Pagar impostos para poder reclamar direitos ao autarca
O processo de auscultação pública sobre o processo legislativo autárquico decorre normalmente, em todo o país, rodeado do entusiasmo que caracteriza sempre a recepção de boas novidades.
Trata-se de discutir e receber contribuições sobre a legislação que vai servir de suporte à instalação do poder local. Esse exercício de democracia participativa, que vai resultar no enriquecimento das propostas de leis elaboradas, não poderia obviamente ser feito sem uma base de trabalho jurídico-legal que permitisse transmitir ao cidadão comum a noção ou a ideia do que é uma autarquia, sem cair na tentação simplista e demagógica de dizer que o processo se resume a eleger as pessoas que vão estar à frente dela.
As eleições são importantes porque definem o modo como se ascende ao poder autárquico, mas, mais importante ainda, é a necessidade de se prosseguir os objectivos de desenvolvimento sócio-económico e cultural das autarquias, por via da concretização das suas atribuições e competências. Com efeito, com a sua instalação, as autarquias vão ver transferidas para si, parcial ou totalmente de acordo com a sua capacidade de execução, poderes nos domínios da gestão do Equipamento rural e urbano, da Energia, dos Transportes e Comunicações, da Educação e Ensino, da Saúde, da Acção Social, da Habitação, da Protecção Civil, do Património, Cultura e Ciência, do Lazer, Turismo e Desporto, do Ordenamento do Território e Urbanismo, da Polícia Municipal, entre outros.
Bem instaladas e geridas, as autarquias podem contribuir para um correcta aplicação dos princípios da autonomia local e descentralização administrativa, contribuindo assim para fomentar o desenvolvimento das várias regiões do país e esbater as assimetrias que, de forma acentuada, se verificam actualmente. Mas é claro que isso não vai acontecer do dia para a noite. Processos dessa natureza levam décadas e exigem que várias gerações se empenhem no sentido de os ganhos, à medida que forem sendo obtidos, conhecerem a sua consolidação.
Uma das transformações que as autarquias deverão induzir incide sobre a mentalidade reinante ao nível de determinadas comunidades, senão mesmo todas, na medida em que como elemento novo vai obrigar a novas formas de ser e de estar, indispensáveis ao bom alcance daquilo que são os resultados esperados, com todos os actores, desde os autarcas aos cidadãos com e sem direito a voto, a serem chamados a abraçar novas práticas, a inserirem-se no novo contexto. Espera-se que os autarcas tenham a argúcia e o engenho suficientes para moldarem a mentalidade das populações e levarem-nas a aderirem aos novos conceitos de assentamentos populacionais e de urbanização, por forma a evitarem-se muitas das catástrofes que temos assistido e que redundam em prejuízos para si próprias e para o Estado.

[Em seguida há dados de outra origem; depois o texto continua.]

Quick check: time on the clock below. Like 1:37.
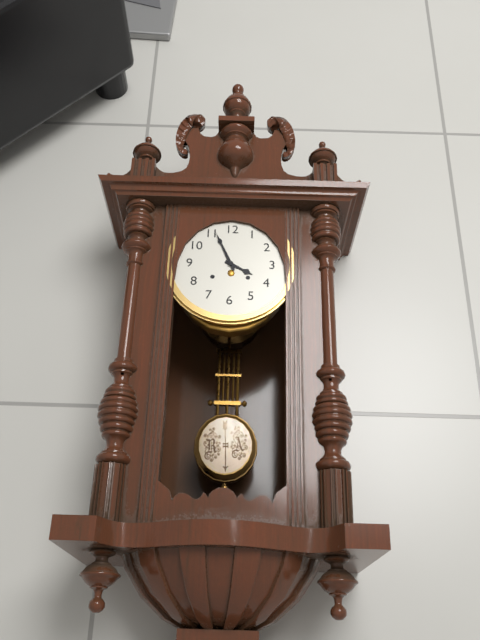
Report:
3:56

E porque as autarquias não existem sem dinheiro para realizar as suas tarefas, importante será olhar para as fontes de receitas que vão assegurar a sua autonomia financeira. Os agentes económicos e os cidadãos devem ter a plena consciência de que isso (a autonomia financeira da autarquia) só se consegue se cumprirem com as suas obrigações fiscais. Pagar os devidos impostos e as taxas é essencial para que o contribuinte fiscal possa reclamar com legitimidade a realização de obras indispensáveis à melhoria da qualidade de vida na sua circunscrição.
A resolução dos problemas de abastecimento de água, de fornecimento de energia eléctrica, de iluminação pública, de manutenção e conservação de estradas, em suma, a prestação de serviços essenciais nas circunscrições requer meios, uma estrutura adequada de apoio técnico-humano em cada sector e isso não pode existir e funcionar normalmente, com a eficiência que se reclama, se não estiver garantido o necessário suporte financeiro.
E é bom que se diga que pagar impostos e taxas não é de hoje. O fenómeno tributário, uma prática que surgiu com as civilizações antigas, em que se destacam os exemplos da Mesopotâmia, da Grécia Antiga e do Império Romano, evoluiu de tal sorte que hoje nenhum Estado dispensa o recurso aos impostos para atender as demandas colectivas. Reza a História que o Imperador Augusto (27 a.C - 14 d.C) ordenou que fosse feito um trabalho de cadastramento para conhecer a extensão das propriedades tributáveis, facto que levou 30 anos a ser concluído, para melhorar a qualidade da colecta de impostos.
O imposto transformou-se num instrumento de poder que permite aos Estados modernos uma melhor organização da sua máquina administrativa, planificar por via das receitas assim conseguidas o seu desenvolvimento económico e social e, sobretudo, assegurar a sua estabilidade com investimentos nos sectores da defesa e segurança.
O autarca deve conhecer dessas particularidades porque o assunto é muito mais sério do que a simples eleição para ocupar um posto.